Hiram was shocked to sudden and keen attention. But he controlled his features. He asked, after a moment, as though he had been thinking:
"What did this Theodore Chester look like?"
Here the bearded individual answered. The other man did not seem so familiar with the lost one's personality as was the driver of the carriage.
"Tell you, he wasn't much to look at. Kind of slimpsy lookin'. Lean like. But he could work. Had a sleight with him about most things."
"You are not giving the young man a very clear description of—er—Ted," interrupted the legal looking man. "What color are his eyes and his hair?"
"Oh, his eyes are sort o' blue, or blue-gray, and his hair is brownish. Leastways, I should say it was. And he had kind of crinkly wrinkles about his eyes when he laughed—"
"How old was the man?" interrupted Hiram quickly.
"He is twenty-three years old this very month," replied the man from the back seat of the carryall.
"He looks older," said the bewhiskered farmer.
"Of course, you have no photograph of him?" asked Hiram slowly.
"Wish I had!" exclaimed the other man. "I would plaster this whole country with reproductions of it if I had one."
"Yes? Well," said Hiram, "I do not know any such man. At least, I do not remember any such asking me for work or passing this farm."
"Well!" sighed the bewhiskered man, and took up his reins.
"If you should ever see such a person let me hear about it, will you?" asked the other quickly, and thrust his hand into the rain with a card in it.
"What did he do?" asked Hiram as the gray horses started.
"He ran away from me, young fellow," the bearded man said shortly and grimly, and the carryall rolled away.
Hiram looked at the card. It read: "Eben Craddock, Attorney at Law," with an address in a Cincinnati office building.
"Odd thing," muttered Hiram, slipping the card into his pocket. He went back to the house, leaving the umbrella on the porch to drip. He went in and found that Jim Larry seemed to have followed Orrin out through the rear door.
He sat down and picked up his book again; but he could not fix his mind on the story he had been reading.

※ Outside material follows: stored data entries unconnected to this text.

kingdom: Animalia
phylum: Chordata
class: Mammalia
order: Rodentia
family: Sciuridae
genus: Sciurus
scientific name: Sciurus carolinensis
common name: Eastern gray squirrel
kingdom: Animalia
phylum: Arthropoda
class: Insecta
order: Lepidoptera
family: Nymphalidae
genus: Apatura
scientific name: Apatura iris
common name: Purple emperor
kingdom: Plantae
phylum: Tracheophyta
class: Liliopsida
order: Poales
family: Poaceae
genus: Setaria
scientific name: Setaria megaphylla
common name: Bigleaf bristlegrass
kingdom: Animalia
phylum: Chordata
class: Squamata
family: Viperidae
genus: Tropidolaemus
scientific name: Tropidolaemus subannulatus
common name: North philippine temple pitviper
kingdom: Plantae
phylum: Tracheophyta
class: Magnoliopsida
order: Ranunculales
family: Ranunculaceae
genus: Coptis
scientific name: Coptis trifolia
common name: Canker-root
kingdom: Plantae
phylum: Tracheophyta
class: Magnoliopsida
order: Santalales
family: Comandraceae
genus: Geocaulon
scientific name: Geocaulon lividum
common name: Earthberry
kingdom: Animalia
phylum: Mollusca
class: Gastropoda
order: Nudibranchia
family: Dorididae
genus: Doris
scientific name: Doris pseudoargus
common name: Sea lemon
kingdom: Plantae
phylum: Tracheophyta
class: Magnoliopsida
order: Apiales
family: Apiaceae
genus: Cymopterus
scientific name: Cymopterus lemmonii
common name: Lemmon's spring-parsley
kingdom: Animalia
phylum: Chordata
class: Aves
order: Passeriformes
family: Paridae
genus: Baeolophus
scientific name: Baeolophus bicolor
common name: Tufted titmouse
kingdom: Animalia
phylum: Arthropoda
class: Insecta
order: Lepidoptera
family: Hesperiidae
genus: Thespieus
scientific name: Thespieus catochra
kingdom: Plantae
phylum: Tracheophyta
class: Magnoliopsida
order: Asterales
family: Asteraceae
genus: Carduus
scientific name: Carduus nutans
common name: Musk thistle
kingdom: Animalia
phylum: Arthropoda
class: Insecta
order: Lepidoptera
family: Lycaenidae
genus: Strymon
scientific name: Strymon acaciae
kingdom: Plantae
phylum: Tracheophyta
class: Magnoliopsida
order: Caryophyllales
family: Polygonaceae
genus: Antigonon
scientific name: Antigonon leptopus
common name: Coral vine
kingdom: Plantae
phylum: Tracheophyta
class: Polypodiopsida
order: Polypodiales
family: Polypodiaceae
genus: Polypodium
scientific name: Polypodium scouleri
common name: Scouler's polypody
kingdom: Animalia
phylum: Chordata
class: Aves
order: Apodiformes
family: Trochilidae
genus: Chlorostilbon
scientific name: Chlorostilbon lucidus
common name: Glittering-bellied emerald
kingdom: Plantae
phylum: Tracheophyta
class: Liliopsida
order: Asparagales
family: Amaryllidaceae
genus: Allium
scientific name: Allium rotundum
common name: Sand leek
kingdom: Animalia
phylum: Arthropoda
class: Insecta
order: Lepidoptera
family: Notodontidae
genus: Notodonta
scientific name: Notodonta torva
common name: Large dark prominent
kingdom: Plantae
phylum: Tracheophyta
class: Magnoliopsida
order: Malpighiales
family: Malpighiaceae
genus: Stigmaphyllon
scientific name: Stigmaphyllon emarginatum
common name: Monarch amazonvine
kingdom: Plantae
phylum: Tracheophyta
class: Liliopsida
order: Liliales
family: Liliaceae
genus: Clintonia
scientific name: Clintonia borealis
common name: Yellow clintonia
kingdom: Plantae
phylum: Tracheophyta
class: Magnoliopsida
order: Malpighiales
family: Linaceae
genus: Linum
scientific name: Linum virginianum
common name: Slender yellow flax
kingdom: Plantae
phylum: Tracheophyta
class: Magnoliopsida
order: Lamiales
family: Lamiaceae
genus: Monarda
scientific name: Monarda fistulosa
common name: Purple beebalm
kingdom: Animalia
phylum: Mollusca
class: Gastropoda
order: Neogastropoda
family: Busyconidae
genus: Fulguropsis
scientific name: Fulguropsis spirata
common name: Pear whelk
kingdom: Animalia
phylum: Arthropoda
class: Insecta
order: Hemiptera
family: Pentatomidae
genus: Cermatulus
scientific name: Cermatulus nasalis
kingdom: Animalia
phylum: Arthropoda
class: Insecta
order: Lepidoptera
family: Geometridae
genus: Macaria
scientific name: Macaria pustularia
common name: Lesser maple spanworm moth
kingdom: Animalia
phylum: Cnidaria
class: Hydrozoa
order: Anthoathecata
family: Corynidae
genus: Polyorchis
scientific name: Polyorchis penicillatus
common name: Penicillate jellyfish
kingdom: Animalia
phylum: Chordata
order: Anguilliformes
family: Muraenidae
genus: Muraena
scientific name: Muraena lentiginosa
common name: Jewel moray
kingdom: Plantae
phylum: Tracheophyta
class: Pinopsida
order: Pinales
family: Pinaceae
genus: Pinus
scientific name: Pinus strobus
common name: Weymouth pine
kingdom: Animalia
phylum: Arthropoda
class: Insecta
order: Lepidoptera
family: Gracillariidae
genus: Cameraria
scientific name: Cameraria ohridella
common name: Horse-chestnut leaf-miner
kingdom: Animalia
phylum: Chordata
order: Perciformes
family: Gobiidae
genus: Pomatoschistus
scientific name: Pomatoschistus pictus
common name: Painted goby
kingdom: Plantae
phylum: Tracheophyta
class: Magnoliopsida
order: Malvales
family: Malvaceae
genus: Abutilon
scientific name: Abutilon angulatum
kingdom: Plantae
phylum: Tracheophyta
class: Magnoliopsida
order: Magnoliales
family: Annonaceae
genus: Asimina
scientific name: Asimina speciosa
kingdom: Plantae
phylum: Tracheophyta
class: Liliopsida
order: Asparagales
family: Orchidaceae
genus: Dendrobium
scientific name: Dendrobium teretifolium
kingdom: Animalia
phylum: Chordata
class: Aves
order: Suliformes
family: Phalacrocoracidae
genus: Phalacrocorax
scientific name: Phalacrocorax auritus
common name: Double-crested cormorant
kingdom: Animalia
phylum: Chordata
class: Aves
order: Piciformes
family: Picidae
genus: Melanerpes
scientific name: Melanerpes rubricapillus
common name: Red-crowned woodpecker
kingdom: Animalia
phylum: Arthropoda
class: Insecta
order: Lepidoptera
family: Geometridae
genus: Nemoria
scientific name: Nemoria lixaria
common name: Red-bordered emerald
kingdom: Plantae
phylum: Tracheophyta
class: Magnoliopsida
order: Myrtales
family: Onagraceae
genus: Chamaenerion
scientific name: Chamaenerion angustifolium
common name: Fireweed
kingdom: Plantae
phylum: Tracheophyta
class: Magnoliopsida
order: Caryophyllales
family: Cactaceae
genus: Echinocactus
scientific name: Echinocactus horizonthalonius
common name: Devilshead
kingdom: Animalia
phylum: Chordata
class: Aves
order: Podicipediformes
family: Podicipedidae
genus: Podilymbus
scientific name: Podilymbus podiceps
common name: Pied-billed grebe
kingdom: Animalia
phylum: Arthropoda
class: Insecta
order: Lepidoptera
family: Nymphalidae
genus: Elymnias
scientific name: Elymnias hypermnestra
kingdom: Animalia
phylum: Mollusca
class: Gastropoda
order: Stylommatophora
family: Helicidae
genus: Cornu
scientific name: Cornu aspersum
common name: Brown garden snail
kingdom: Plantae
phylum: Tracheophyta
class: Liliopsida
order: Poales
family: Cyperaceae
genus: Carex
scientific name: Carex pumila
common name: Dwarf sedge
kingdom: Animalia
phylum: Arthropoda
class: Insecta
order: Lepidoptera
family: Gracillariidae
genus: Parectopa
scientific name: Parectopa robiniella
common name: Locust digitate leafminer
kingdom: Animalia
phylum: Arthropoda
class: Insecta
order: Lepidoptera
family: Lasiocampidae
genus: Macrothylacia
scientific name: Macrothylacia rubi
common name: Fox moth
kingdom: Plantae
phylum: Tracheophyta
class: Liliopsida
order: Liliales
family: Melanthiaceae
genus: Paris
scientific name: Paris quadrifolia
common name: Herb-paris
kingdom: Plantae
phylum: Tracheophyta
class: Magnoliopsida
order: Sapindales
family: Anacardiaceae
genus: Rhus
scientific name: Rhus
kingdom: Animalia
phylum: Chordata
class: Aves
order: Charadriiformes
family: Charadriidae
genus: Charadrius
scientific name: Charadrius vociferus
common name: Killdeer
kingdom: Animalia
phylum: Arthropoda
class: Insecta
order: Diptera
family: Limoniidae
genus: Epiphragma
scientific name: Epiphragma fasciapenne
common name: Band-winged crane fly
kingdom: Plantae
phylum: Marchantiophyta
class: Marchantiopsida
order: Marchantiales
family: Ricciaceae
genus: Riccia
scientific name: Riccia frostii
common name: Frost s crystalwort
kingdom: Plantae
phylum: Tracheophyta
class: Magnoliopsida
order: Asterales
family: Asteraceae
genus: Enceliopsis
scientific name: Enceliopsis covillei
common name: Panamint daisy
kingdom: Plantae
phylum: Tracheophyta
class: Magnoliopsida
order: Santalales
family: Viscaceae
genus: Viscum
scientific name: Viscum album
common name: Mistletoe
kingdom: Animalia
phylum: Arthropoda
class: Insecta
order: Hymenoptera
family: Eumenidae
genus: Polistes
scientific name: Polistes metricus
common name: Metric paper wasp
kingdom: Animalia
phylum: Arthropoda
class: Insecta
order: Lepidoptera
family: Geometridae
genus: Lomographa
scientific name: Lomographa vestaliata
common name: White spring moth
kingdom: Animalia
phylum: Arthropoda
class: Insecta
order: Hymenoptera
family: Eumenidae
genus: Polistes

That bearded man's name was Post and the young man of twenty-three had run away from him.
The date the lawyer had mentioned as that on which the fugitive was supposed to have come through Pringleton was the very day—he remembered it now—on the evening of which he had found Orrin so ill and helpless in the calf pen here on Sunnyside Farm!
This was a good deal of a nut to crack—and it was a meaty nut when Hiram Strong had cracked it. However, both the man named Post and the lawyer had refused to give any details of why they were hunting the mysterious individual called "Theodore Chester." If he was a fugitive and a criminal why had they been so secretive?
"I have the lawyer's card. Somehow I don't trust that fellow with the whiskers at all," muttered Hiram. "And I've know Orrin more than eight months, and know nothing but good of him."
So he said nothing regarding the inquiry for Theodore Chester to either of his companions. As for Orrin, he did not appear again at the house until dark.
For some reason hard to explain Hiram was willing to take a chance on Orrin.